EXTRACT TO READ >>
* * * * * * *
Enfabrica intros hyper-distributed data moving ASIC

Startup Enfabrica is developing a technology it claims will be “able to scale across every form of distributed system – across cloud, edge, enterprise, 5G/6G, and automotive infrastructure – and be adaptable to however these workloads evolve over time.”

Rochan Sankar, Enfabrica
Rochan Sankar

Enfabrica was started in September 2019 by CEO Rochan Sankar and chief development officer Shrijeet Mukherjee. Sankar was previously a senior director of product management and marketing at Broadcom. Mukherjee has an engineering background in Silicon Graphics, Cisco, Cumulus Networks (acquired by Nvidia) and Google, where he was involved in networking platforms and architecture.

The company has had an initial $50 million funding round from Sutter Hill Ventures.

The initial product is a server fabric interconnect ASIC, a massively distributed IO chip. It will be part of an integrated hardware and software stack to interconnect compute, storage and networking to get applications executing in servers faster. This sounds like a Data Processing Unit (DPU) or SmartNIC device.
* * * * * * *
REQUIREMENT 1 >>
In the Enfabrica article, what is the initial product meant to achieve by interconnecting compute, storage and networking? Answer in one to three sentences.
REQUIREMENT 2 >>
Repeat the Enfabrica article word for word, from "Enfabrica was started" up to and including "or SmartNIC device.".
* * * * * * *
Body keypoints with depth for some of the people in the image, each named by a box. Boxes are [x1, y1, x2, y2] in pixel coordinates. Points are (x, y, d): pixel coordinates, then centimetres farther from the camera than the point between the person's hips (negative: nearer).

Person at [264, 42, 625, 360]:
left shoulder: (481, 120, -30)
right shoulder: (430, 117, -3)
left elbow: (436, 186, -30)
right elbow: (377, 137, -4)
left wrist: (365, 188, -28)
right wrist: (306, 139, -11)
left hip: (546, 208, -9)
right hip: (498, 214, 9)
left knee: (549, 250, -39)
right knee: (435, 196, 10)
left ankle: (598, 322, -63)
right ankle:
* * * * * * *
WRITTEN RESPONSE 1 >>
The initial product, a server fabric interconnect ASIC, will be part of an integrated hardware and software stack that interconnects compute, storage and networking. The aim is to get applications executing in servers faster.

WRITTEN RESPONSE 2 >>
Enfabrica was started in September 2019 by CEO Rochan Sankar and chief development officer Shrijeet Mukherjee. Sankar was previously a senior director of product management and marketing at Broadcom. Mukherjee has an engineering background in Silicon Graphics, Cisco, Cumulus Networks (acquired by Nvidia) and Google, where he was involved in networking platforms and architecture.

The company has had an initial $50 million funding round from Sutter Hill Ventures.

The initial product is a server fabric interconnect ASIC, a massively distributed IO chip. It will be part of an integrated hardware and software stack to interconnect compute, storage and networking to get applications executing in servers faster. This sounds like a Data Processing Unit (DPU) or SmartNIC device.